“When I got to the cottage, Peggy declared that she would not take what I had brought secretly; but, when, with all the eager eloquence inspired by a decided purpose, I grasped her hand with weeping eyes, assuring her that my uncle would screen me from blame, when he was once more in the country, describing, at the same time, what she would suffer in parting with her children, after keeping them so long from being thrown on the parish, she reluctantly consented.
“My project of usefulness ended not here; I determined to speak to the attorney; he frequently paid me compliments. His character did not intimidate me; but, imagining that Peggy must be mistaken, and that no man could turn a deaf ear to such a tale of complicated distress, I determined to walk to the town with Mary the next morning, and request him to wait for the rent, and keep my secret, till my uncle’s return.
“My repose was sweet; and, waking with the first dawn of day, I bounded to Mary’s cottage. What charms do not a light heart spread over nature! Every bird that twittered in a bush, every flower that enlivened the hedge, seemed placed there to awaken me to rapture—yes; to rapture. The present moment was full fraught with happiness; and on futurity I bestowed not a thought, excepting to anticipate my success with the attorney.
“This man of the world, with rosy face and simpering features, received me politely, nay kindly; listened with complacency to my remonstrances, though he scarcely heeded Mary’s tears. I did not then suspect, that my eloquence was in my complexion, the blush of seventeen, or that, in a world where humanity to women is the characteristic of advancing civilization, the beauty of a young girl was so much more interesting than the distress of an old one. Pressing my hand, he promised to let Peggy remain in the house as long as I wished.—I more than returned the pressure—I was so grateful and so happy. Emboldened by my innocent warmth, he then kissed me—and I did not draw back—I took it for a kiss of charity.

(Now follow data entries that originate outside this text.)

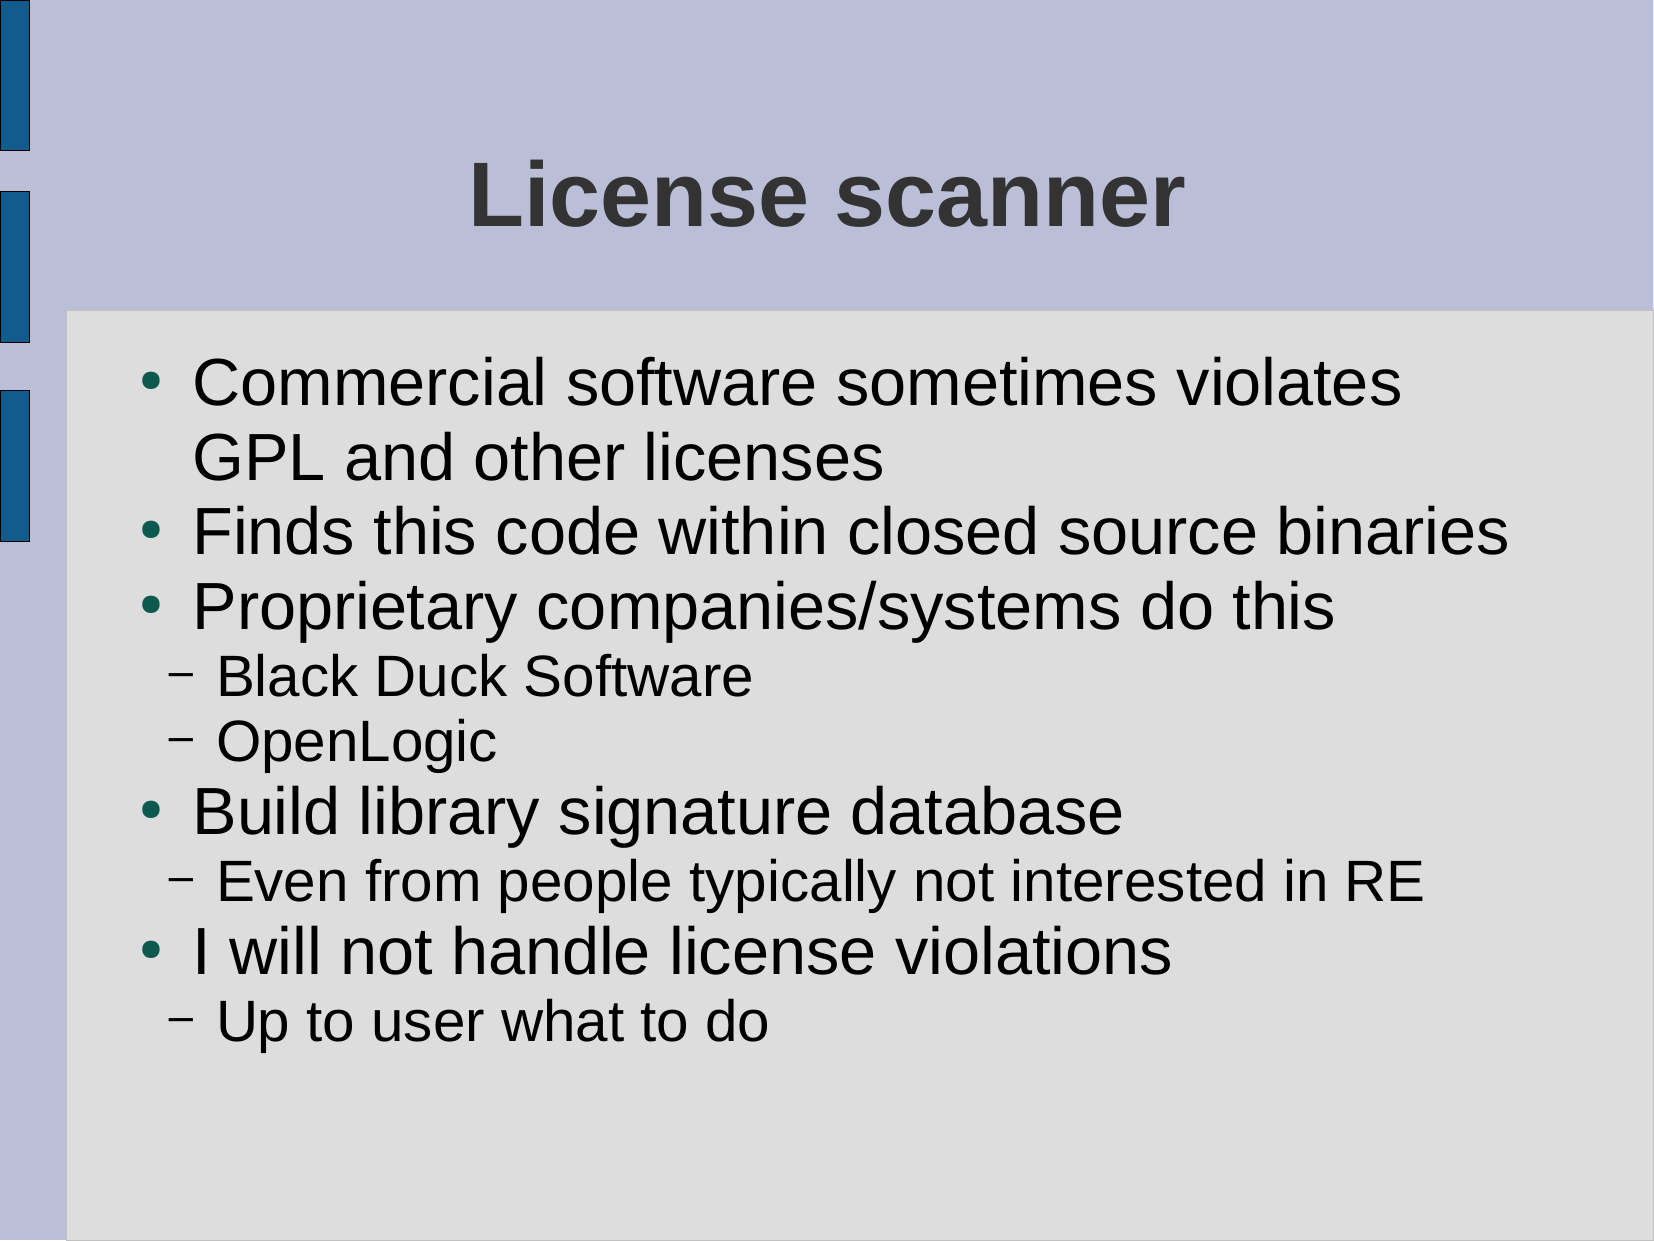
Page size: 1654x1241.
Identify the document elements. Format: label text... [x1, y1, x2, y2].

title License scanner [121, 91, 1534, 299]
list Commercial software sometimes violates GPL and other licenses Finds this code within closed source binaries Proprietary companies/systems do this Black Duck Software OpenLogic Build library signature database Even from people typically not interested in RE I will not handle license violations Up to user what to do [121, 344, 1534, 1127]
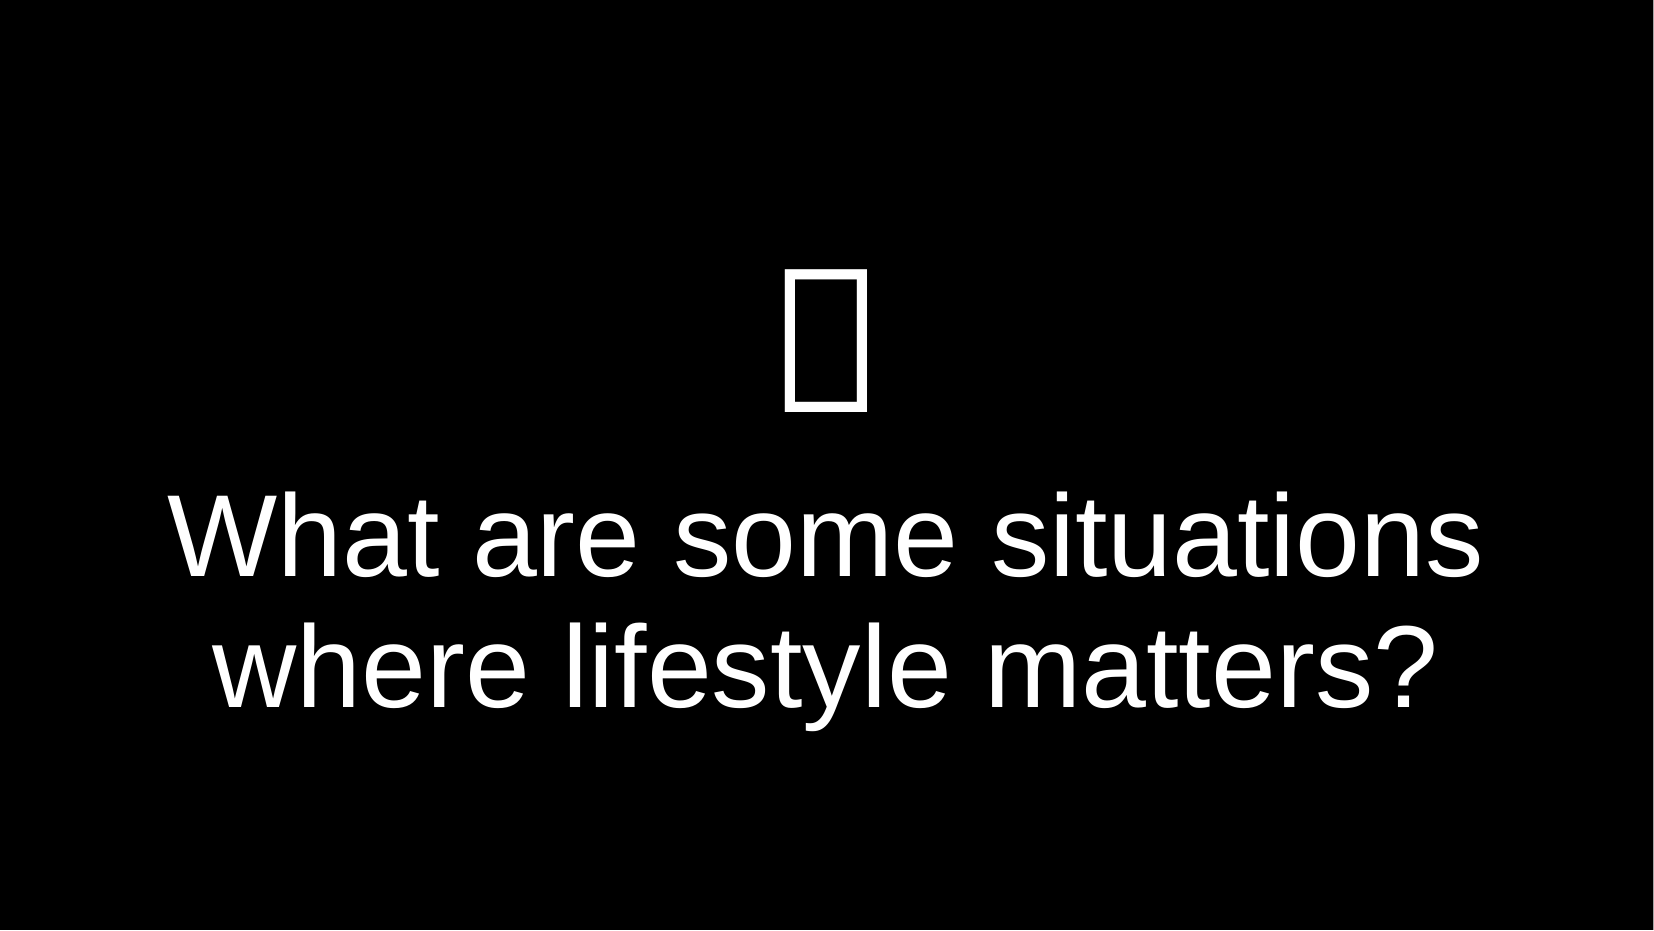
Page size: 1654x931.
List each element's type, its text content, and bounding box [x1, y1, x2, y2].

subtitle 🤔 What are some situations where lifestyle matters? [82, 0, 1571, 931]
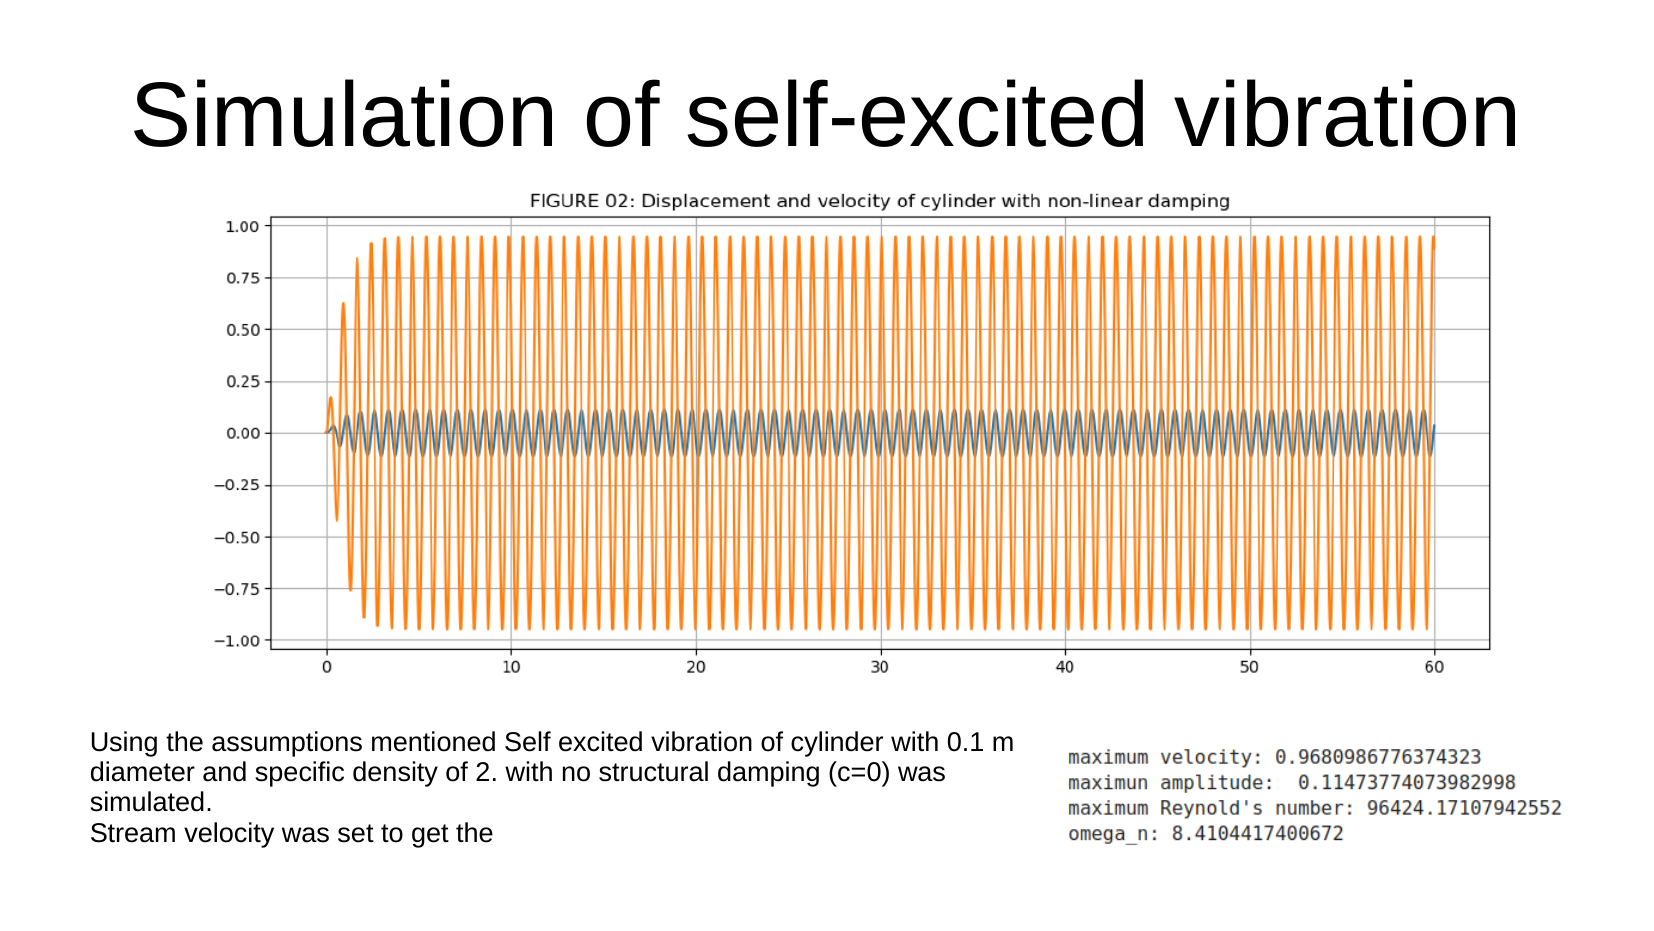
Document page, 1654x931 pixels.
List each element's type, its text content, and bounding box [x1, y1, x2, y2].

text_box Using the assumptions mentioned Self excited vibration of cylinder with 0.1 m diameter and specific density of 2. with no structural damping (c=0) was simulated. Stream velocity was set to get the [75, 719, 1051, 856]
picture [1050, 742, 1590, 856]
title Simulation of self-excited vibration [82, 37, 1571, 193]
picture [187, 187, 1503, 676]
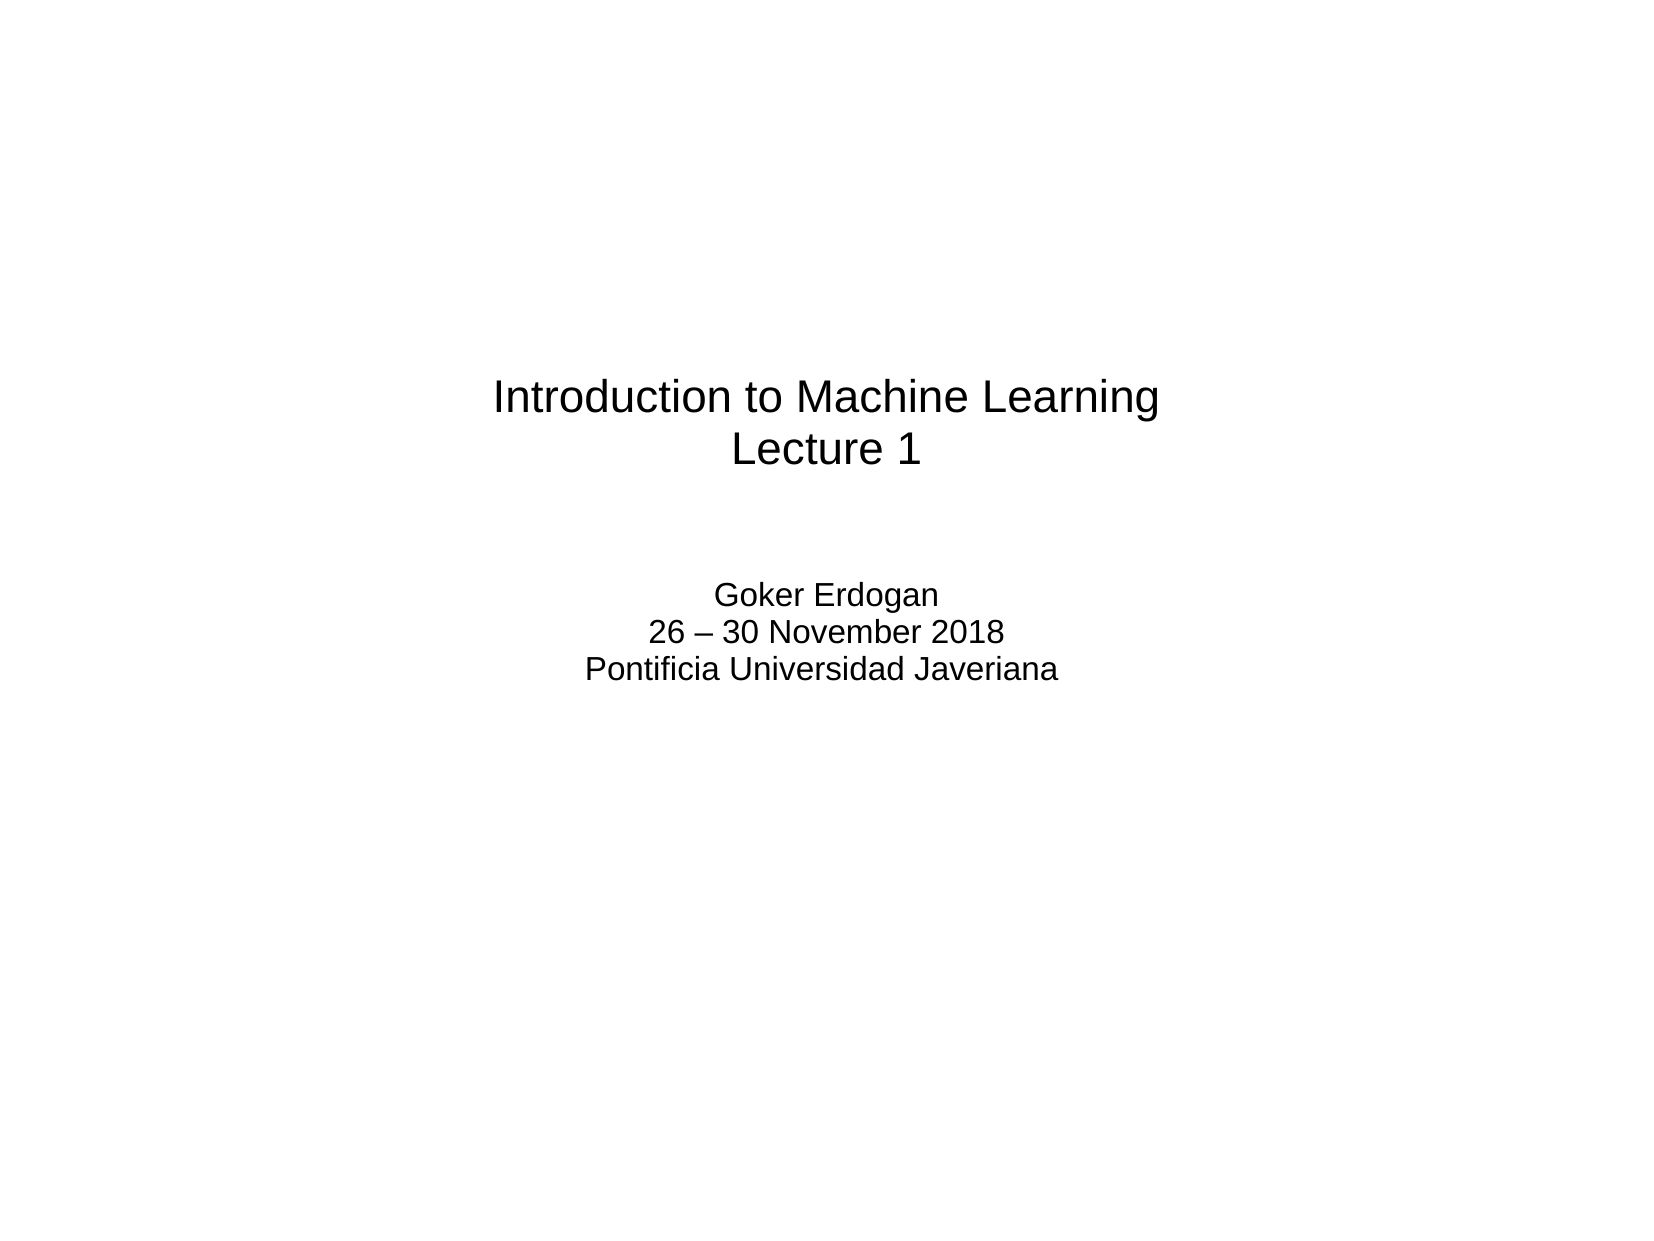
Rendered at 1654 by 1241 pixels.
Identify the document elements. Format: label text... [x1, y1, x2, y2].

subtitle Introduction to Machine Learning Lecture 1 Goker Erdogan 26 – 30 November 2018 Pontificia Universidad Javeriana [82, 49, 1571, 1010]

“Gay as a lark, I went to dine at Mr. Venables’. I had previously obtained five shillings from my father, towards re-clothing the poor children of my care, and prevailed on my mother to take one of the girls into the house, whom I determined to teach to work and read.
“After dinner, when the younger part of the circle retired to the music room, I recounted with energy my tale; that is, I mentioned Peggy’s distress, without hinting at the steps I had taken to relieve her. Miss Venables gave me half-a-crown; the heir five shillings; but George sat unmoved. I was cruelly distressed by the disappointment—I scarcely could remain on my chair; and, could I have got out of the room unperceived, I should have flown home, as if to run away from myself. After several vain attempts to rise, I leaned my head against the marble chimney-piece, and gazing on the evergreens that filled the fire-place, moralized on the vanity of human expectations; regardless of the company. I was roused by a gentle tap on my shoulder from behind Charlotte’s chair. I turned my head, and George slid a guinea into my hand, putting his finger to his mouth, to enjoin me silence.